In a remarkably short space of time other people have become dangerous. Or, to be more precise, they have become bearers of danger and a risk to health. This remarkable transformation runs counter to so much that we have been used to doing, almost without thought. It is telling that politician after politician has spoken stern advice only to breach it themselves within moments. Those who have cautioned against handshaking, and then turned from the podium to stretch out a hand to a colleague. The people who warn against the habit of touching our faces and then lick a finger to turn a page. This week, a Bishop who put his clergy under caution of discipline if they led public prayers and then was seen the next day in the House of Lords offering prayers in full regalia.
The Christian faith is full of touch. The care of the Good Samaritan; the father’s embrace of the prodigal son; the women whose haemorrhage would not cease. Time and again the images offered in scripture reference reaching out; breaking taboos and welcoming the excluded. Clergy engaged in pastoral care often encourage people not to avoid the bereaved. We have spoken often about the damage that can lie in the simple act of crossing the road in order to avoid a difficult conversation.

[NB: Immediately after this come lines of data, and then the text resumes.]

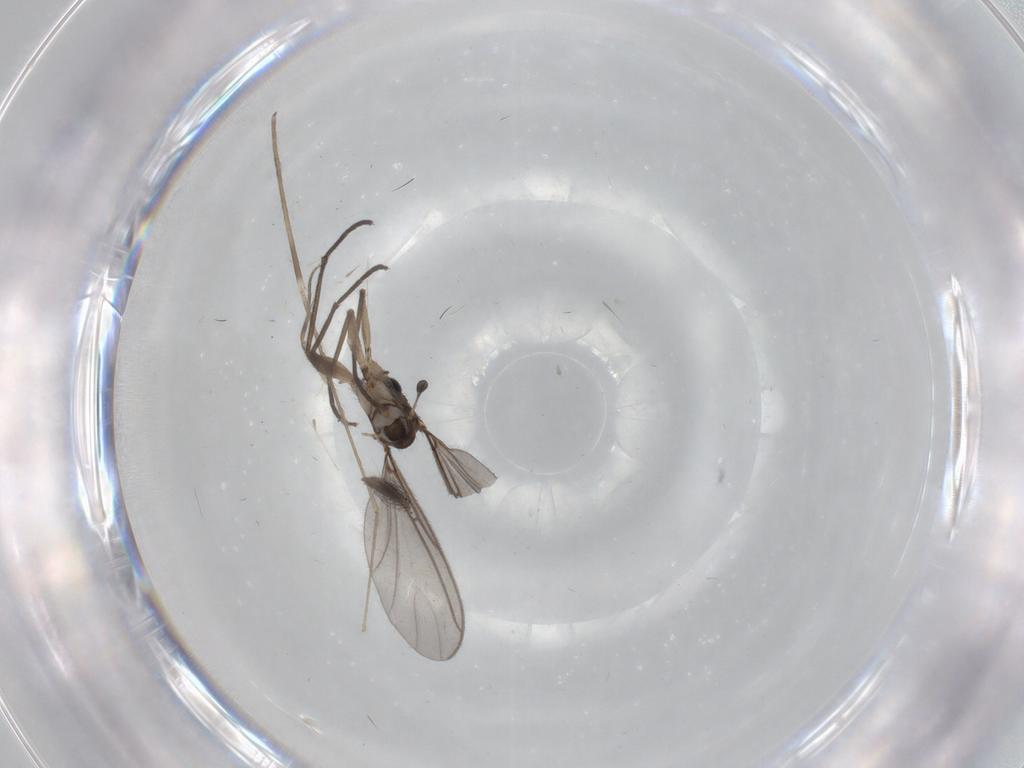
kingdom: Animalia
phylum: Arthropoda
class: Insecta
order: Diptera
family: Sciaridae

During my daily walk I am now scrupulous in avoiding others. As I see people approach there is a careful choreography of avoidance. Occasionally we exchange a shared smile as our actions simultaneously mirror each other and we risk close proximity. Perhaps people are speaking a little more, but there are some who appear to feel that even a ‘hello’ might be infectious.
At this stage it is difficult to know whether the behaviours we are being compelled to adopt will leave a lasting legacy. For good reason we are learning to distance ourselves from others: even the grieving cannot be offered the consolation of a hug. Already the distress of this enforced separation is taking its toll on people as we retreat into our own space and the safety of our personal two metre exclusion zone. While many will still enjoy the company of people living in the same household, this cannot be true for all. In 2017 it was estimated that 15% of adults in the UK were living alone.
The longer-term question is how the accumulation of micro-acts of physical distancing will change us. Will our sense of self and our relationship with others return to how they were before – or will we be left with a lingering sense of separation? Understandably our efforts at the moment are focused on the preservation of life, the continuity of vital supplies and the care of the most vulnerable. Yet we ought to be aware that such dramatic shifts in expectations and daily conduct will almost certainly leave marks on the shape of our spirituality, our relationships and our sense of connection. At the end of this crisis I suspect that the impact of inequality will be made starkly visible as the suffering of the poor, elderly and disabled, will be disproportionate to the whole.
As we enter the final days of Lent there are plenty of images offered of isolation and its pain. From the agony in the garden to the abandonment of the cross, from being disowned to being made a public spectacle, distress and suffering are linked to the experience of distancing. Perhaps our hope at this time, drawing on our spiritual resources, is to point to a resurrection in which life will in time be both renewed and altered. That the pain of solitude can be transformed into a far richer understanding of our shared humanity, and that the idol of individualism can at last be dismantled in our public life for the sake of the common good.